Only the lines from the top of the listing below to the line that has "28: (213, 302)" should be echoed, with both ends kept and pictures left out.

> PROVIDED MATERIAL:
Segment Open

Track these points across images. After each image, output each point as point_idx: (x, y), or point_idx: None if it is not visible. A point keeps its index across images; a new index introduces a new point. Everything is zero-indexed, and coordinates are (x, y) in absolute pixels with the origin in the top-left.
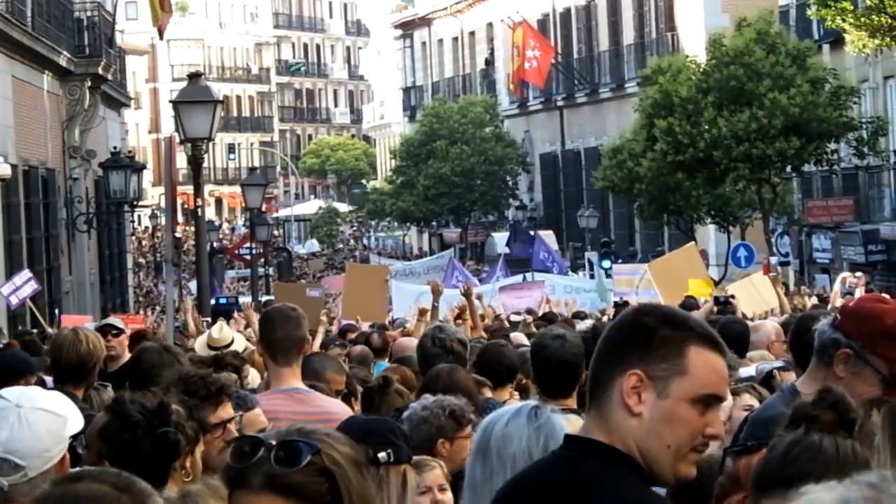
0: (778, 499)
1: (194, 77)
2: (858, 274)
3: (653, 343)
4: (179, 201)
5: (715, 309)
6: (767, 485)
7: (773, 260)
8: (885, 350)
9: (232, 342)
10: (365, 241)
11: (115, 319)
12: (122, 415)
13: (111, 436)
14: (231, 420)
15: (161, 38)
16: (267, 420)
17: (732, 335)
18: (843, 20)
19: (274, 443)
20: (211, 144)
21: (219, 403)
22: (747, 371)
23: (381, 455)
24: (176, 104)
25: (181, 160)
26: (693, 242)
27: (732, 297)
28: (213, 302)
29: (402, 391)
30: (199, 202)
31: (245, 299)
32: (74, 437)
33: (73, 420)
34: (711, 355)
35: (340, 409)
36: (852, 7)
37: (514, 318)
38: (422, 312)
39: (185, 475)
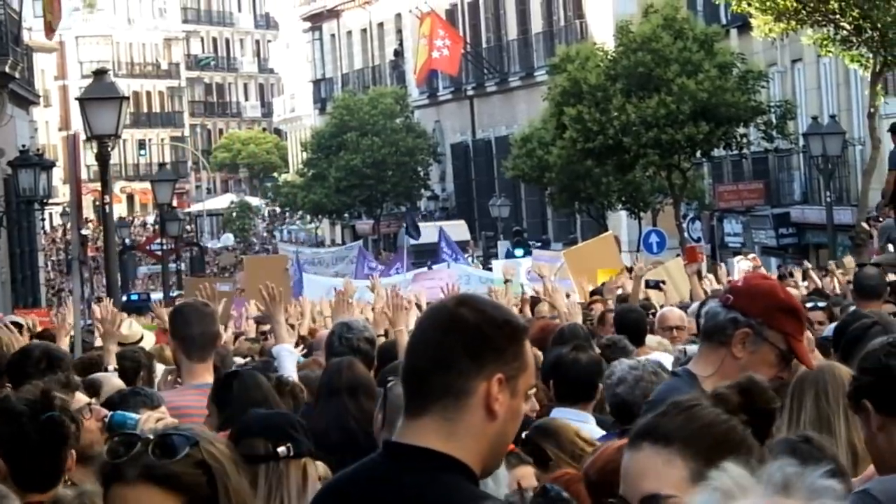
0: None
1: (100, 74)
2: (752, 255)
3: (504, 342)
4: (91, 198)
5: (644, 291)
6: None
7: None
8: (782, 324)
9: (142, 339)
10: (278, 234)
11: (17, 317)
12: (5, 408)
13: None
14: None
15: (49, 38)
16: (179, 415)
17: (629, 323)
18: (749, 4)
19: (151, 437)
20: (121, 141)
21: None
22: (659, 356)
23: (281, 449)
24: (82, 101)
25: (90, 157)
26: (610, 232)
27: (663, 282)
28: (124, 299)
29: (297, 392)
30: (107, 199)
31: (157, 296)
32: None
33: None
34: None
35: None
36: None
37: None
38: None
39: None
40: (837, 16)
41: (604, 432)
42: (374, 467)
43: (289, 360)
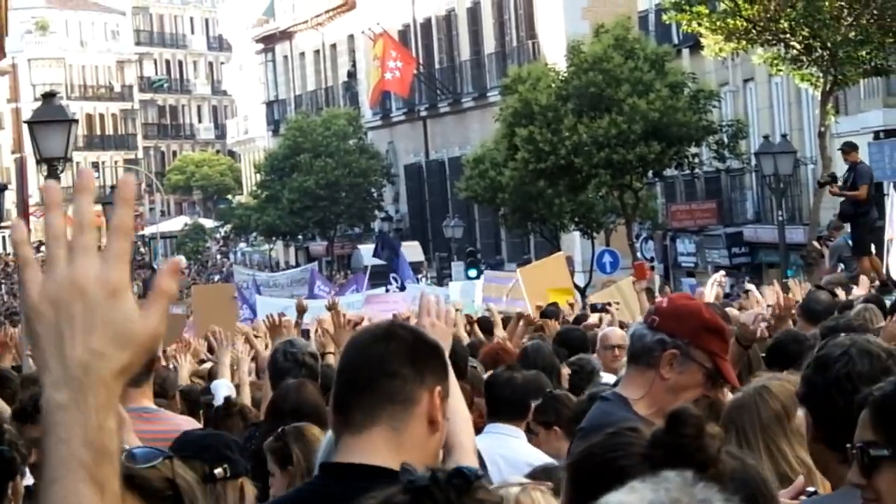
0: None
1: (48, 96)
2: (723, 272)
3: (438, 360)
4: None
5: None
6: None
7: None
8: (708, 343)
9: None
10: (231, 257)
11: None
12: None
13: None
14: None
15: None
16: None
17: (574, 342)
18: (699, 24)
19: (126, 447)
20: (74, 163)
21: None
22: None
23: (218, 471)
24: (31, 124)
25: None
26: (562, 252)
27: (611, 304)
28: None
29: (247, 412)
30: None
31: None
32: None
33: None
34: None
35: (188, 426)
36: (707, 11)
37: None
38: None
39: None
40: (787, 35)
41: (533, 448)
42: (321, 490)
43: (223, 394)
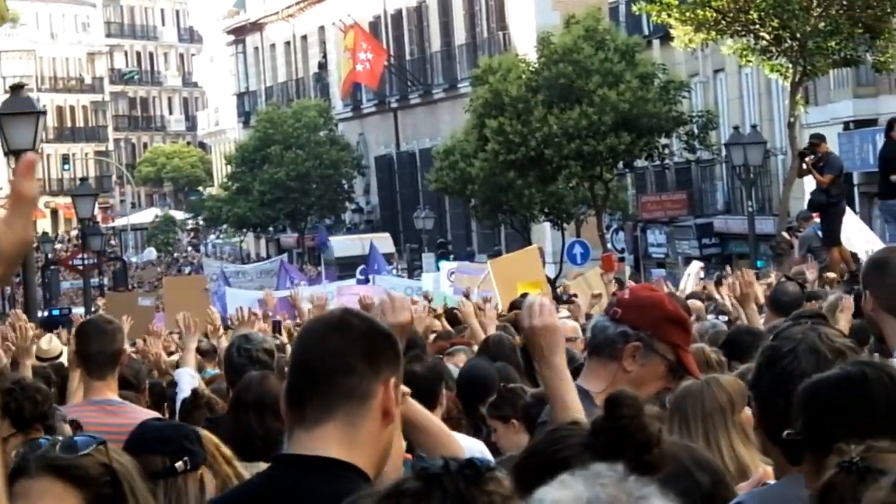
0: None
1: (16, 88)
2: (701, 263)
3: (391, 349)
4: None
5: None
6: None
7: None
8: (671, 335)
9: (60, 354)
10: (202, 248)
11: None
12: None
13: None
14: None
15: None
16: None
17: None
18: (669, 15)
19: (60, 438)
20: (45, 156)
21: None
22: None
23: (178, 465)
24: None
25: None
26: (535, 245)
27: (574, 296)
28: (46, 314)
29: (213, 403)
30: None
31: (78, 310)
32: None
33: None
34: None
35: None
36: (677, 2)
37: None
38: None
39: None
40: (757, 26)
41: (466, 437)
42: (274, 482)
43: (187, 383)
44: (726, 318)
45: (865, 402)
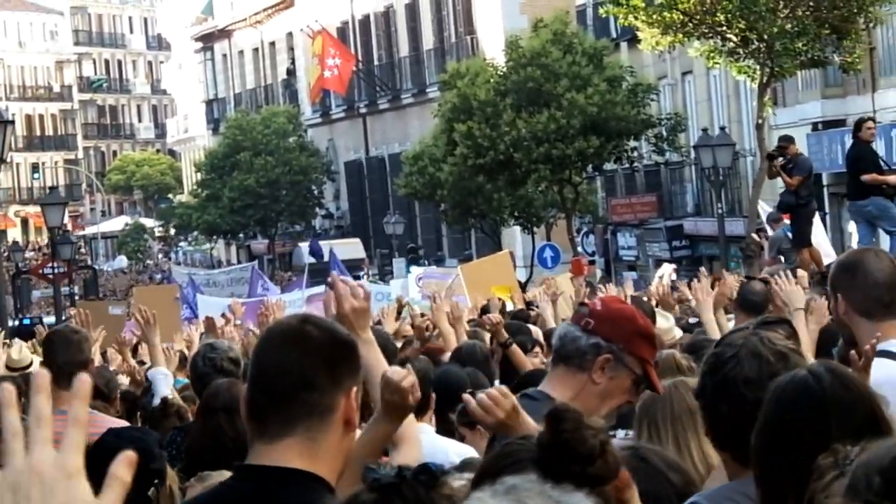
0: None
1: None
2: (674, 266)
3: (352, 356)
4: None
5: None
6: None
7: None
8: (640, 349)
9: (31, 364)
10: (172, 256)
11: None
12: None
13: None
14: None
15: None
16: None
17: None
18: (636, 18)
19: None
20: (14, 164)
21: None
22: None
23: (151, 492)
24: None
25: None
26: (507, 251)
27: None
28: (17, 323)
29: (183, 412)
30: None
31: (49, 319)
32: None
33: None
34: None
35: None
36: (644, 4)
37: None
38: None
39: None
40: (724, 28)
41: (449, 440)
42: (236, 492)
43: (163, 384)
44: (696, 320)
45: (820, 407)
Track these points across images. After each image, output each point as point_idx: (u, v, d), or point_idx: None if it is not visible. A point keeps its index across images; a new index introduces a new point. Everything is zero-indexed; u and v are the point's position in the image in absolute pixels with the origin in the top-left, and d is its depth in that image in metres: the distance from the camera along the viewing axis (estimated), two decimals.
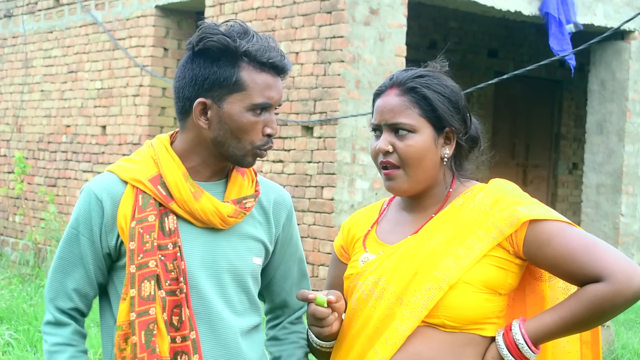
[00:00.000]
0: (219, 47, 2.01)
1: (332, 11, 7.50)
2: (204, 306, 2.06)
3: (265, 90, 2.04)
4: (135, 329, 1.97)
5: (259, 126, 2.04)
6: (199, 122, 2.05)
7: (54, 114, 10.50)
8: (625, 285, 1.86)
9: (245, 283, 2.12)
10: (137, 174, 2.06)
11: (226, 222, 2.07)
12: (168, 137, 2.14)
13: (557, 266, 1.93)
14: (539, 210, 1.97)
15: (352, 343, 2.04)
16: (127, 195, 2.04)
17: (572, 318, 1.91)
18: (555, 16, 8.74)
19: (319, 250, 7.57)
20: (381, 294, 2.00)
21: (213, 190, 2.10)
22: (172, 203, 2.04)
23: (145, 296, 1.98)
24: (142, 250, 2.00)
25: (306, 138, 7.70)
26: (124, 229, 2.02)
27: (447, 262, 1.96)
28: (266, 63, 2.04)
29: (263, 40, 2.05)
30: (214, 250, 2.08)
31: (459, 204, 2.04)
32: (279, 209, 2.22)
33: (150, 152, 2.10)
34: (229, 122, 2.03)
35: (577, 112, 12.65)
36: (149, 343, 1.97)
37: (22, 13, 11.14)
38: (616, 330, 7.06)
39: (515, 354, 1.94)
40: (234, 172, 2.14)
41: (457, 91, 2.08)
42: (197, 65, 2.04)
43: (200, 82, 2.03)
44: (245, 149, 2.05)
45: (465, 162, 2.12)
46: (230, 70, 2.02)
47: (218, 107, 2.03)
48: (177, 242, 2.02)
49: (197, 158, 2.09)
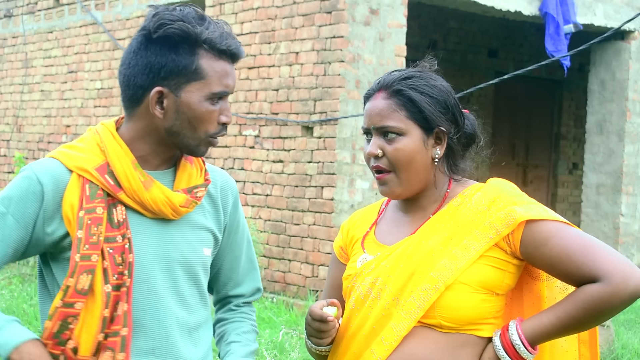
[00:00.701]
0: (180, 34, 1.93)
1: (332, 11, 7.50)
2: (155, 301, 1.98)
3: (223, 78, 1.97)
4: (54, 315, 1.89)
5: (215, 115, 1.97)
6: (154, 111, 1.96)
7: (54, 114, 10.50)
8: (622, 286, 1.85)
9: (197, 276, 2.06)
10: (83, 162, 1.96)
11: (178, 212, 2.00)
12: (114, 124, 2.05)
13: (554, 266, 1.93)
14: (536, 210, 1.96)
15: (349, 343, 2.04)
16: (72, 184, 1.94)
17: (569, 319, 1.90)
18: (554, 17, 8.74)
19: (319, 250, 7.57)
20: (378, 295, 2.00)
21: (162, 180, 2.02)
22: (121, 193, 1.95)
23: (79, 289, 1.89)
24: (88, 241, 1.91)
25: (306, 138, 7.70)
26: (70, 219, 1.92)
27: (444, 263, 1.95)
28: (225, 50, 1.97)
29: (219, 27, 1.98)
30: (165, 242, 2.00)
31: (456, 204, 2.03)
32: (226, 194, 2.16)
33: (95, 139, 2.00)
34: (187, 111, 1.95)
35: (577, 112, 12.66)
36: (59, 334, 1.90)
37: (22, 13, 11.14)
38: (616, 330, 7.06)
39: (512, 355, 1.93)
40: (183, 160, 2.07)
41: (445, 90, 2.06)
42: (153, 53, 1.95)
43: (156, 70, 1.94)
44: (200, 139, 1.98)
45: (460, 160, 2.10)
46: (189, 58, 1.94)
47: (175, 96, 1.95)
48: (126, 234, 1.94)
49: (146, 147, 2.01)
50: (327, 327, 2.00)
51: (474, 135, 2.14)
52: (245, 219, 2.28)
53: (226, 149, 8.49)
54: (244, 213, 2.51)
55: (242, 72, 8.33)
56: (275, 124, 7.99)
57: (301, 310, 7.37)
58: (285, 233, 7.90)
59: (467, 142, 2.13)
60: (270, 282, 8.03)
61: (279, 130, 7.97)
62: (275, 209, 7.99)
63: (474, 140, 2.14)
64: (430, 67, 2.12)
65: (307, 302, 7.38)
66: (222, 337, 2.23)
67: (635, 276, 1.87)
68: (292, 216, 7.83)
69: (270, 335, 6.32)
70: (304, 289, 7.66)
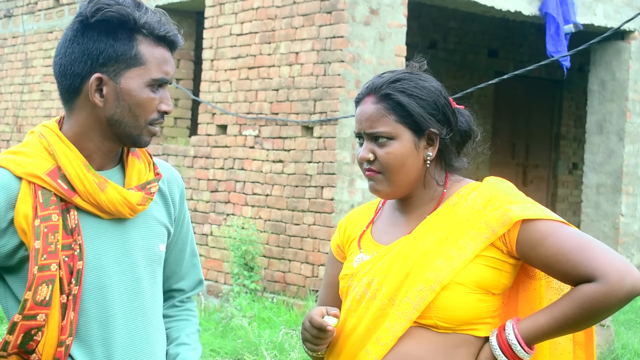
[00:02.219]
0: (119, 18, 1.87)
1: (332, 11, 7.50)
2: (116, 306, 1.93)
3: (162, 65, 1.92)
4: (15, 330, 1.82)
5: (155, 102, 1.91)
6: (94, 99, 1.88)
7: (54, 114, 10.50)
8: (618, 285, 1.85)
9: (156, 273, 2.03)
10: (32, 168, 1.87)
11: (135, 210, 1.94)
12: (56, 124, 1.96)
13: (551, 266, 1.93)
14: (532, 210, 1.95)
15: (345, 343, 2.04)
16: (24, 193, 1.85)
17: (565, 318, 1.90)
18: (554, 17, 8.74)
19: (319, 250, 7.57)
20: (374, 295, 2.00)
21: (112, 179, 1.95)
22: (76, 197, 1.87)
23: (39, 300, 1.82)
24: (46, 250, 1.83)
25: (306, 138, 7.70)
26: (25, 230, 1.84)
27: (439, 263, 1.95)
28: (164, 37, 1.92)
29: (157, 14, 1.94)
30: (124, 243, 1.95)
31: (452, 203, 2.03)
32: (173, 187, 2.11)
33: (42, 142, 1.91)
34: (127, 98, 1.89)
35: (577, 112, 12.65)
36: (23, 344, 1.84)
37: (22, 13, 11.14)
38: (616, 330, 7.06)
39: (509, 355, 1.93)
40: (130, 156, 2.00)
41: (435, 90, 2.04)
42: (90, 39, 1.88)
43: (94, 56, 1.87)
44: (141, 127, 1.91)
45: (455, 159, 2.09)
46: (128, 43, 1.88)
47: (115, 83, 1.88)
48: (77, 240, 1.87)
49: (91, 144, 1.93)
50: (325, 335, 2.00)
51: (470, 132, 2.12)
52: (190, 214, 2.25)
53: (226, 149, 8.48)
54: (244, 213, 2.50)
55: (242, 72, 8.33)
56: (275, 124, 7.99)
57: (301, 310, 7.36)
58: (285, 233, 7.90)
59: (462, 139, 2.11)
60: (270, 282, 8.03)
61: (279, 130, 7.97)
62: (275, 209, 7.99)
63: (470, 136, 2.13)
64: (420, 67, 2.10)
65: (307, 302, 7.37)
66: (169, 335, 2.18)
67: (631, 275, 1.86)
68: (292, 216, 7.83)
69: (270, 335, 6.32)
70: (304, 289, 7.66)
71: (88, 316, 1.90)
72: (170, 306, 2.20)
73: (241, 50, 8.35)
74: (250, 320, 6.93)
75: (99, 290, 1.91)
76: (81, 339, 1.90)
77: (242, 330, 6.54)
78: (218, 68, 8.60)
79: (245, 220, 8.13)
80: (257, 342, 6.18)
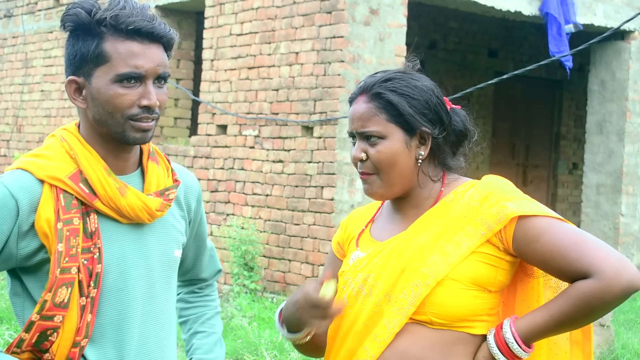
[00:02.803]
0: (75, 20, 1.89)
1: (332, 11, 7.50)
2: (132, 309, 1.95)
3: (130, 59, 1.88)
4: (32, 329, 1.85)
5: (128, 98, 1.88)
6: (76, 102, 1.92)
7: (54, 114, 10.50)
8: (614, 281, 1.84)
9: (170, 278, 2.06)
10: (55, 171, 1.89)
11: (153, 216, 1.96)
12: (76, 128, 1.99)
13: (547, 262, 1.92)
14: (528, 206, 1.95)
15: (343, 341, 2.04)
16: (46, 196, 1.88)
17: (562, 316, 1.89)
18: (555, 17, 8.75)
19: (319, 250, 7.57)
20: (370, 291, 2.00)
21: (131, 184, 1.97)
22: (96, 201, 1.90)
23: (58, 302, 1.84)
24: (68, 254, 1.86)
25: (306, 138, 7.70)
26: (47, 233, 1.86)
27: (435, 259, 1.95)
28: (128, 30, 1.88)
29: (131, 9, 1.90)
30: (142, 247, 1.98)
31: (449, 200, 2.03)
32: (189, 194, 2.14)
33: (64, 146, 1.94)
34: (98, 96, 1.89)
35: (577, 112, 12.66)
36: (38, 344, 1.86)
37: (22, 13, 11.14)
38: (616, 330, 7.06)
39: (506, 353, 1.93)
40: (150, 162, 2.02)
41: (427, 90, 2.03)
42: (69, 45, 1.93)
43: (71, 60, 1.92)
44: (121, 124, 1.90)
45: (450, 158, 2.08)
46: (92, 42, 1.89)
47: (88, 83, 1.90)
48: (97, 244, 1.89)
49: (99, 147, 1.95)
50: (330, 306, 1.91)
51: (465, 131, 2.12)
52: None
53: (226, 149, 8.49)
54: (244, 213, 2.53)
55: (242, 72, 8.33)
56: (275, 124, 7.99)
57: None
58: (285, 233, 7.90)
59: (457, 139, 2.11)
60: (270, 282, 8.03)
61: (279, 130, 7.97)
62: (275, 209, 7.99)
63: (466, 136, 2.12)
64: (413, 67, 2.10)
65: None
66: (185, 323, 2.26)
67: (627, 271, 1.85)
68: (292, 216, 7.83)
69: (270, 335, 6.32)
70: None
71: (104, 318, 1.92)
72: (189, 292, 2.28)
73: (241, 50, 8.35)
74: (250, 320, 6.94)
75: (116, 293, 1.94)
76: (95, 340, 1.93)
77: (242, 330, 6.54)
78: (218, 68, 8.60)
79: (245, 220, 8.13)
80: (257, 342, 6.18)
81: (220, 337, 2.26)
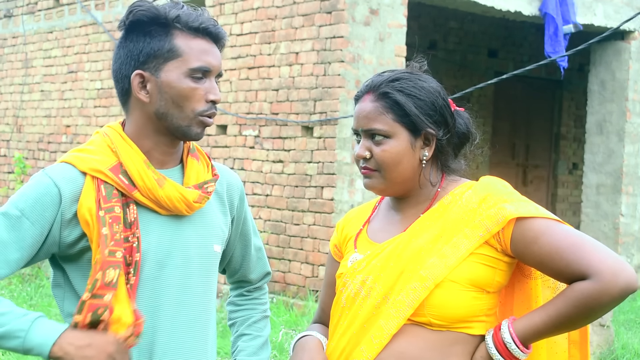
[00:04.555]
0: (150, 16, 1.98)
1: (332, 11, 7.50)
2: (165, 298, 2.01)
3: (201, 54, 2.00)
4: (83, 309, 1.88)
5: (199, 92, 1.99)
6: (140, 96, 2.00)
7: (54, 114, 10.51)
8: (612, 283, 1.84)
9: (210, 272, 2.11)
10: (96, 164, 1.98)
11: (191, 207, 2.03)
12: (120, 125, 2.08)
13: (545, 264, 1.93)
14: (526, 208, 1.95)
15: (339, 342, 2.05)
16: (87, 187, 1.96)
17: (559, 317, 1.90)
18: (553, 18, 8.75)
19: (319, 250, 7.57)
20: (368, 293, 2.01)
21: (171, 177, 2.05)
22: (136, 192, 1.98)
23: (107, 282, 1.90)
24: (113, 238, 1.92)
25: (306, 138, 7.70)
26: (89, 221, 1.94)
27: (433, 261, 1.95)
28: (199, 28, 2.00)
29: (197, 11, 2.03)
30: (180, 238, 2.04)
31: (447, 202, 2.04)
32: (232, 192, 2.20)
33: (106, 141, 2.03)
34: (168, 90, 1.98)
35: (577, 112, 12.66)
36: (92, 325, 1.89)
37: (22, 13, 11.14)
38: (616, 330, 7.06)
39: (505, 354, 1.93)
40: (189, 157, 2.10)
41: (433, 91, 2.04)
42: (130, 41, 2.00)
43: (135, 56, 1.99)
44: (189, 118, 2.00)
45: (451, 160, 2.10)
46: (163, 38, 1.98)
47: (156, 77, 1.98)
48: (135, 233, 1.97)
49: (148, 141, 2.03)
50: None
51: (468, 134, 2.13)
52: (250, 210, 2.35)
53: (226, 149, 8.49)
54: None
55: (242, 72, 8.33)
56: (275, 124, 7.99)
57: (301, 310, 7.37)
58: (285, 233, 7.90)
59: (460, 141, 2.12)
60: (270, 282, 8.03)
61: (279, 131, 7.97)
62: (275, 209, 7.99)
63: (468, 138, 2.13)
64: (420, 68, 2.11)
65: (307, 302, 7.38)
66: (233, 325, 2.34)
67: (624, 273, 1.86)
68: (292, 216, 7.83)
69: (270, 335, 6.32)
70: (304, 289, 7.67)
71: (139, 305, 1.97)
72: (238, 295, 2.37)
73: (241, 50, 8.35)
74: None
75: (152, 281, 2.00)
76: None
77: None
78: None
79: None
80: None
81: (267, 340, 2.32)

Segment Closed

> SOLUTION TO THE EXERCISE:
Track these points across images. After each image, output each point as point_idx: (x, y), or point_idx: None if it is not visible. A point keeps its index across images; a new index introduces a new point. Everything is zero-indexed, and coordinates are (x, y) in absolute pixels with the origin in the top-left.
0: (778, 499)
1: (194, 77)
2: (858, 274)
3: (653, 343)
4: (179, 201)
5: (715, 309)
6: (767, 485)
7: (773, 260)
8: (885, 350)
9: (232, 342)
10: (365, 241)
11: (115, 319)
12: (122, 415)
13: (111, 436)
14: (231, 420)
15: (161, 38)
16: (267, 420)
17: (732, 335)
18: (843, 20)
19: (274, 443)
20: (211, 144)
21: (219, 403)
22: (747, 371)
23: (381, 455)
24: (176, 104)
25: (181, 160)
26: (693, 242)
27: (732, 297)
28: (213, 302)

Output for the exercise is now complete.